# Cracked Powerhead



## fivestar (Mar 6, 2012)

Unfortunately, I got to my boat on Friday to rig up and get ready for a run to Petronius and The Steps for the afternoon tuna bite and some night fishing for swords when my mechanic called and informed me that I have a cracked powerhead on my port motor!:thumbdown:. If anyone nows of some fairly new 4 stroke yamaha 250s or 300s for sale please let me know. What a bummer, guess I wont be fishing for about a month.


----------



## chad403 (Apr 20, 2008)

250 or 300 did you crack the new 4.2 liter?


----------



## fivestar (Mar 6, 2012)

No I cracked on 02 ox66. Looking to repower with 4 strokes.
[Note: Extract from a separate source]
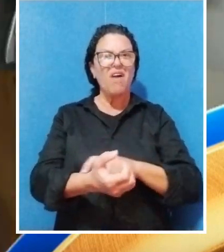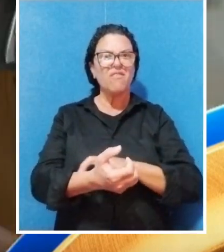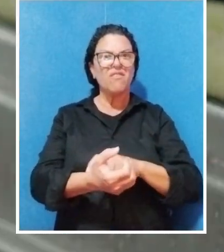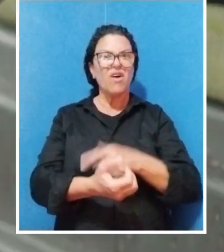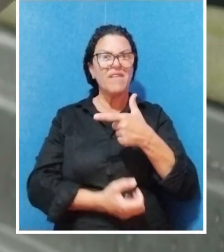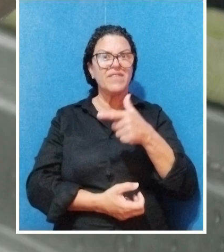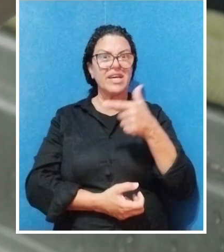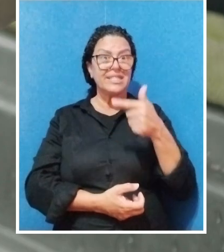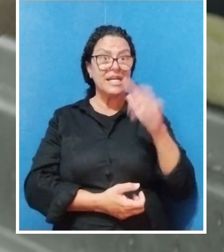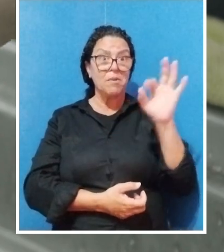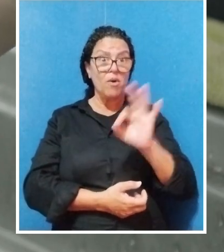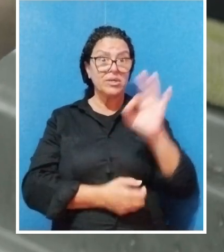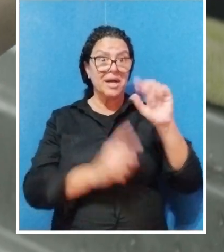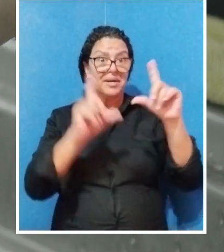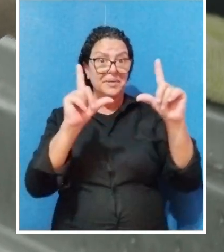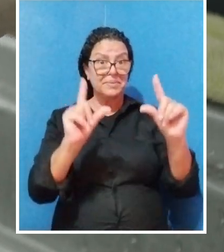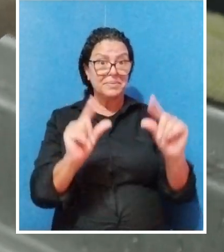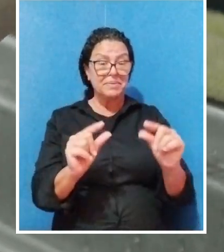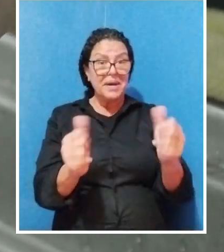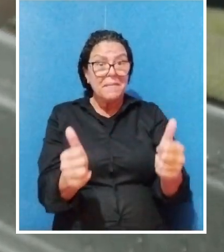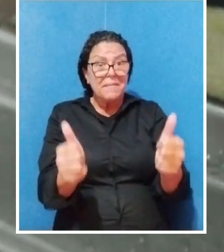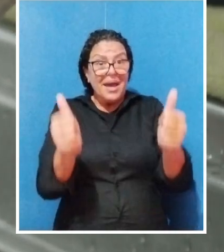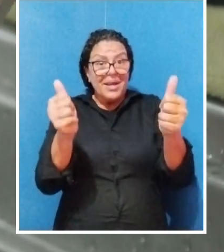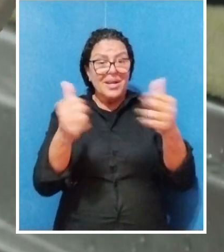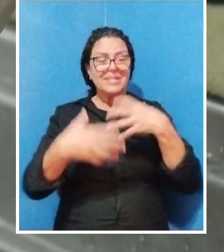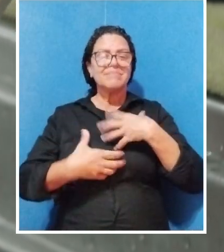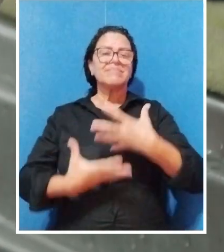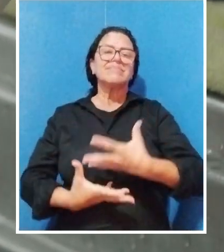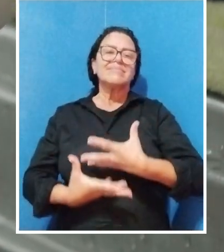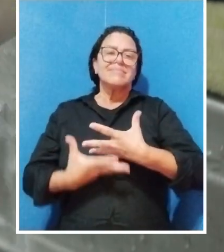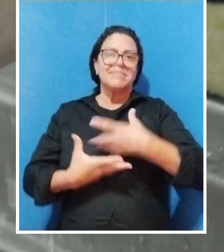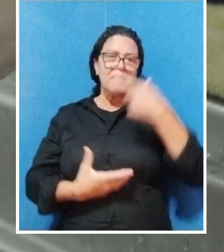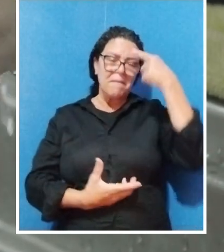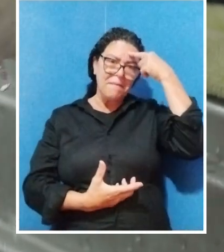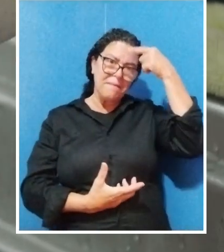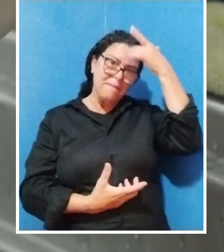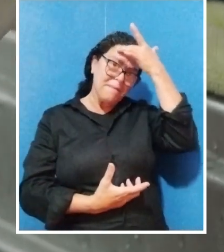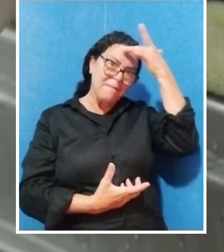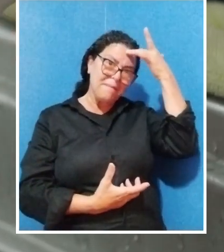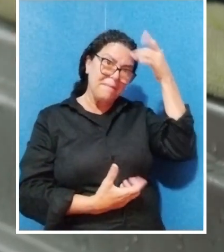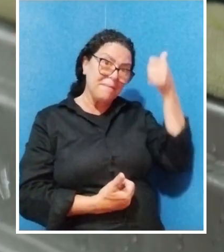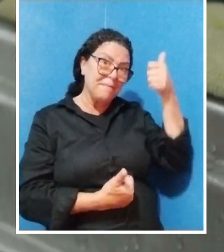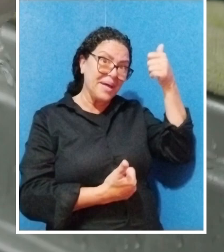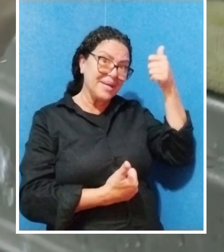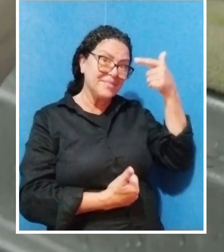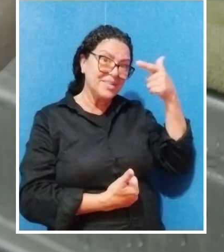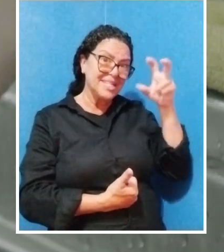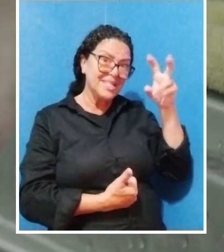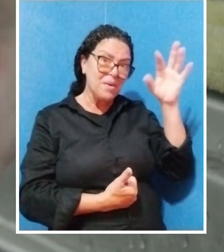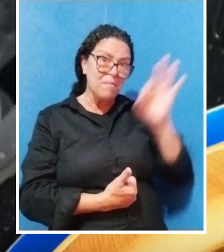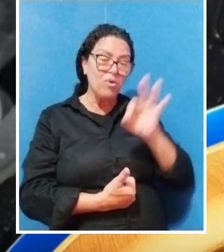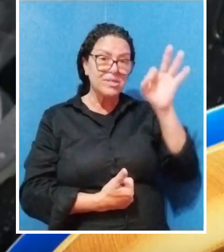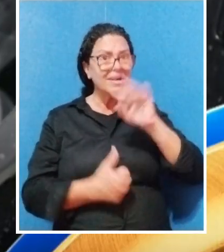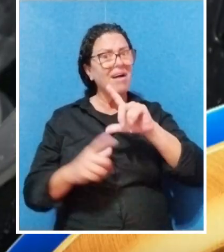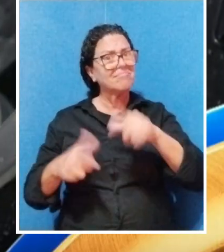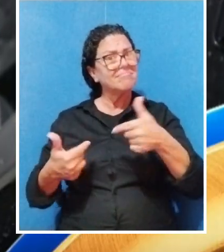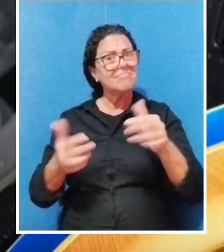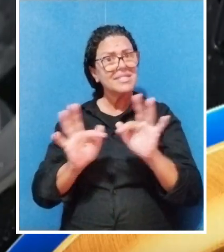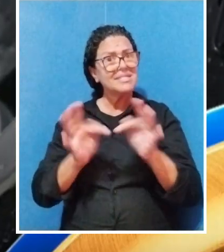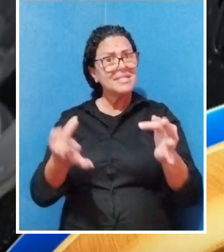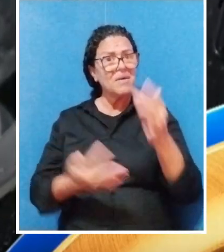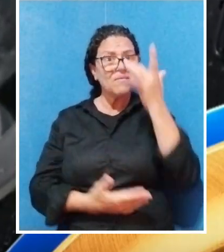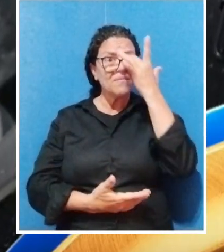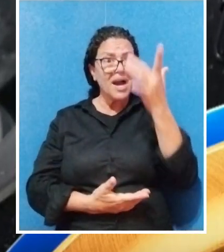nervosismo em 27% e melhora a inspiração mental em 25%. Uma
Only 600 hours on the damn thing!


----------



## Bow Down (Jun 8, 2011)

twins or trips?


----------



## fivestar (Mar 6, 2012)

Twins


----------



## gwillie450 (Dec 21, 2009)

Same thing happen to me.My 250ox66 locked 2 weeks ago,After spending a week pricing new motors.Called my insurance to get a quote on new motors.He asked what was wrong with the old ones after i explained what happen his said it was cover under my insurance.Just another reason to have charter lakes insurance.Said they were one of the only company s to insure against mechanical failures


----------



## Xiphius (Oct 10, 2007)

Check the hul truth, there are two sets of F250's on there now....


----------